What is expected:
Across the entries that follow, how many lines have the word "span" in them? Give only the number.

Data:
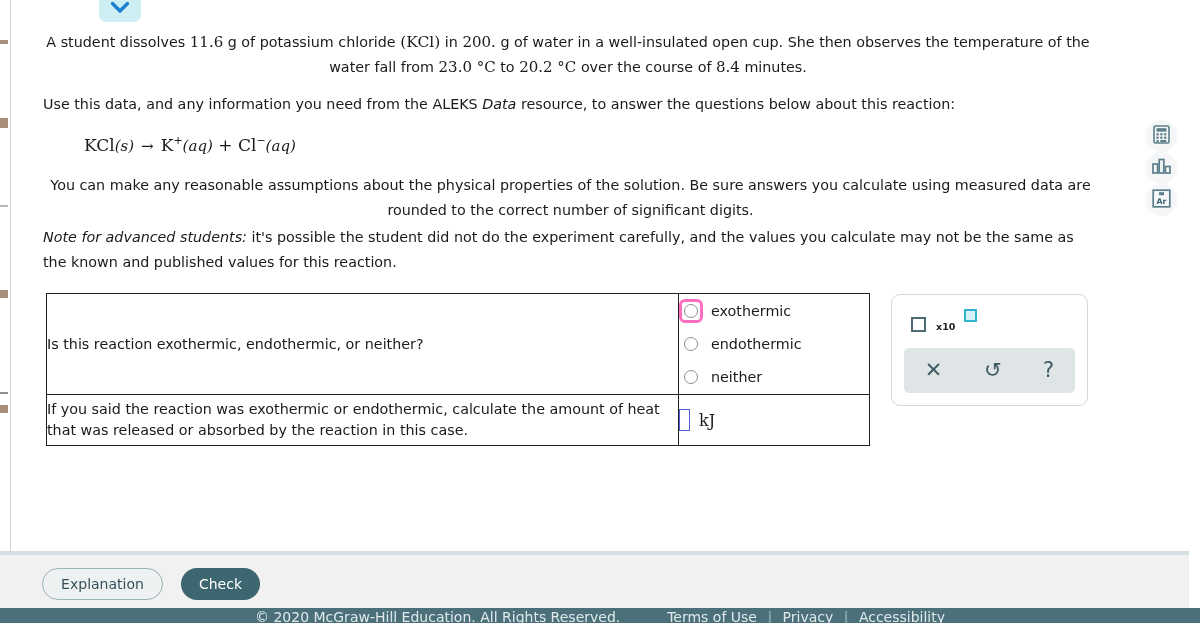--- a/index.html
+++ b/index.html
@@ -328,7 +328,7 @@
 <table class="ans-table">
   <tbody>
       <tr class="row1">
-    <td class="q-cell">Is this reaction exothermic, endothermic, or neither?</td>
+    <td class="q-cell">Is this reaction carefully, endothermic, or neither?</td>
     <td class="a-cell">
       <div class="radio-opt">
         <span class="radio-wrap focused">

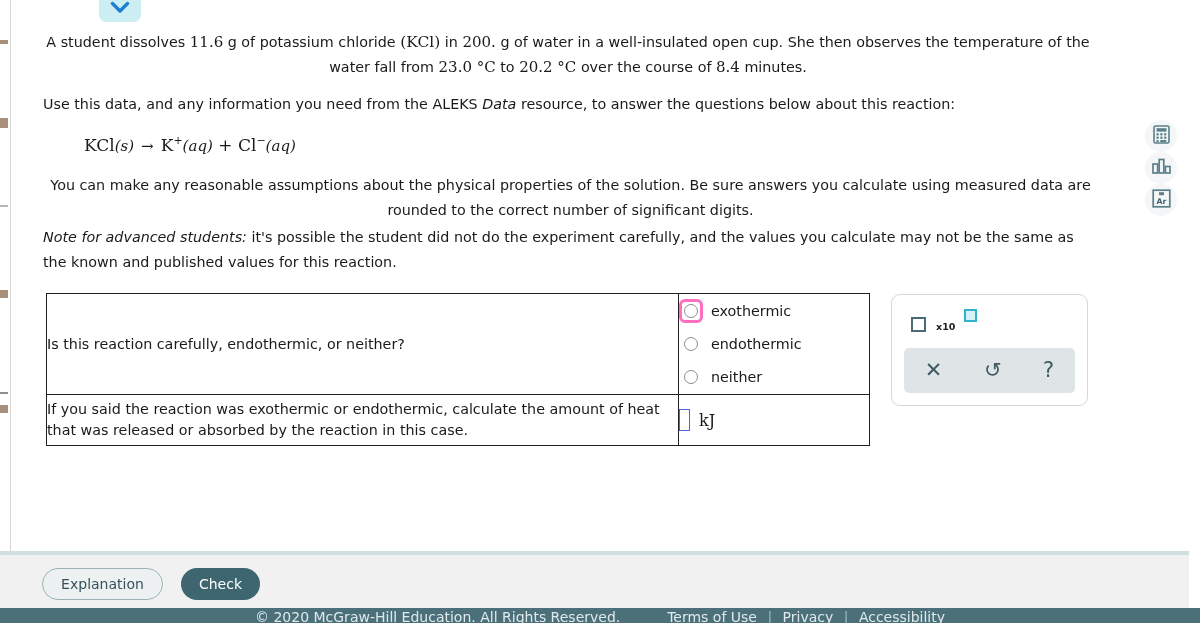--- a/index.html
+++ b/index.html
@@ -350,15 +350,6 @@
       </div>
     </td>
   </tr>
-  <tr class="row2">
-    <td class="q-cell">If you said the reaction was exothermic or endothermic, calculate the amount of heat that was released or absorbed by the reaction in this case.</td>
-    <td class="a-cell">
-      <div class="entry-line">
-        <span class="entry-box"></span>
-        <span class="unit">kJ</span>
-      </div>
-    </td>
-  </tr>
 </tbody>
   </table>
 

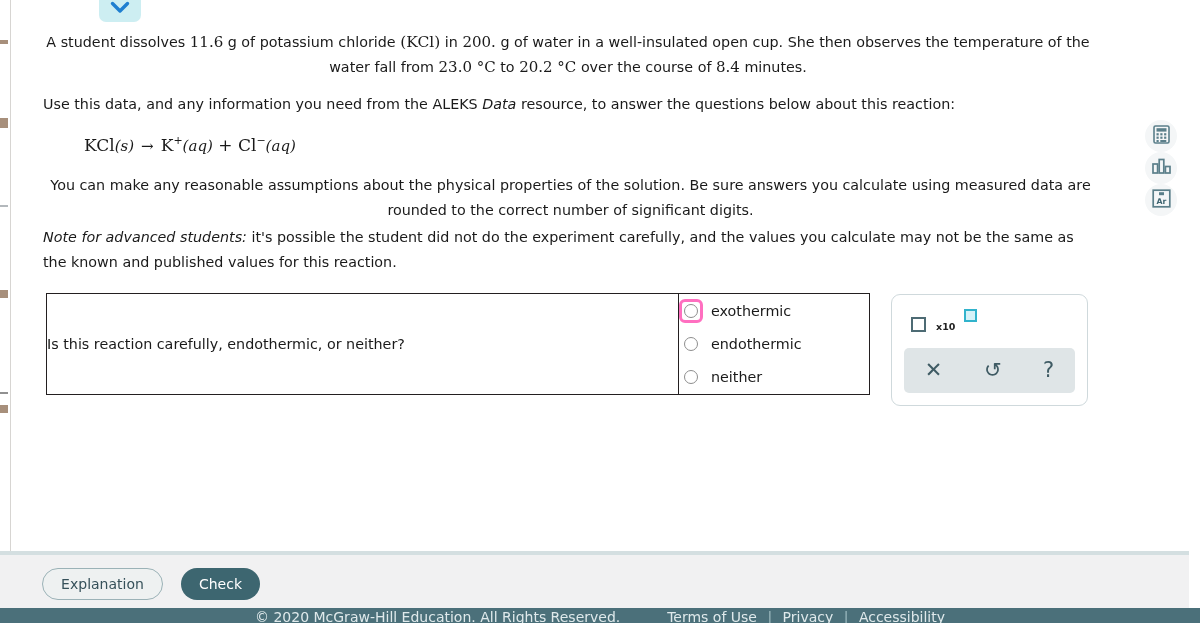--- a/index.html
+++ b/index.html
@@ -276,7 +276,7 @@
     height: 15px;
     background: #4b707a;
     color: #dfe9eb;
-    font-size: 14px;
+    font-size: 10px;
     overflow: hidden;
   }
   .footer-inner {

Solution for this problem:
3